→ ÜBUNGSTEXT
......

Veröffentlicht: 22.01.08
IODP-Forschungsbohrung

"Stabiles" Land in Sicht?

Der Schweizer Geowissenschaftler Michael Strasser hat vor kurzem beim Departement für Erdwissenschaften der ETH Zürich seine Promotion abgeschlossen. Nun ist er mit einem Stipendium des Schweizer Nationalfonds als Postdoc am Forschungszentrum für Ozeanränder der Universität Bremen. Zusammen mit France Girault, Doktorandin am Geologischen Institut der ETH Zürich und 25 weiteren Wissenschaftler aus aller Welt erforscht er seit dem 19. Dezember 2007 die Nankai Trog Subduktionszone vor der Ostküste Japans.

Michael Strasser
Olivier Fabbri, Struktugeologe aus Frankreich und der ETH-Absolvent Michael Strasser beim Morgenspaziergang auf dem Helideck. Bild: JAMSTEC/IODP
Olivier Fabbri, Struktugeologe aus Frankreich und der ETH-Absolvent Michael Strasser beim Morgenspaziergang auf dem Helideck. Bild: JAMSTEC/IODP (Grossbild)

......

→ VORLIEGENDE EINTRÄGE
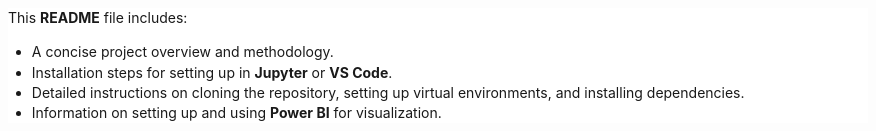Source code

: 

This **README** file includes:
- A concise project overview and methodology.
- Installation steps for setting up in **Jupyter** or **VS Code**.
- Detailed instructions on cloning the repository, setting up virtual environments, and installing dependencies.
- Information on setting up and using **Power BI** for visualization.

......

→ ARBEITSAUFTRÄGE
1) Schreiben Sie den Übungstext vollständig und ohne jede Änderung ab.
2) Geben Sie sämtliche Einträge Zeile für Zeile wortgetreu wieder und lassen Sie die Bilder dabei weg.
Der Übungstext und die Einträge haben inhaltlich nichts miteinander zu tun.

→ ANTWORTEN JE AUFGABE
1)
Veröffentlicht: 22.01.08
IODP-Forschungsbohrung

"Stabiles" Land in Sicht?

Der Schweizer Geowissenschaftler Michael Strasser hat vor kurzem beim Departement für Erdwissenschaften der ETH Zürich seine Promotion abgeschlossen. Nun ist er mit einem Stipendium des Schweizer Nationalfonds als Postdoc am Forschungszentrum für Ozeanränder der Universität Bremen. Zusammen mit France Girault, Doktorandin am Geologischen Institut der ETH Zürich und 25 weiteren Wissenschaftler aus aller Welt erforscht er seit dem 19. Dezember 2007 die Nankai Trog Subduktionszone vor der Ostküste Japans.

Michael Strasser
Olivier Fabbri, Struktugeologe aus Frankreich und der ETH-Absolvent Michael Strasser beim Morgenspaziergang auf dem Helideck. Bild: JAMSTEC/IODP
Olivier Fabbri, Struktugeologe aus Frankreich und der ETH-Absolvent Michael Strasser beim Morgenspaziergang auf dem Helideck. Bild: JAMSTEC/IODP (Grossbild)

2)
Source code

: 

This **README** file includes:
- A concise project overview and methodology.
- Installation steps for setting up in **Jupyter** or **VS Code**.
- Detailed instructions on cloning the repository, setting up virtual environments, and installing dependencies.
- Information on setting up and using **Power BI** for visualization.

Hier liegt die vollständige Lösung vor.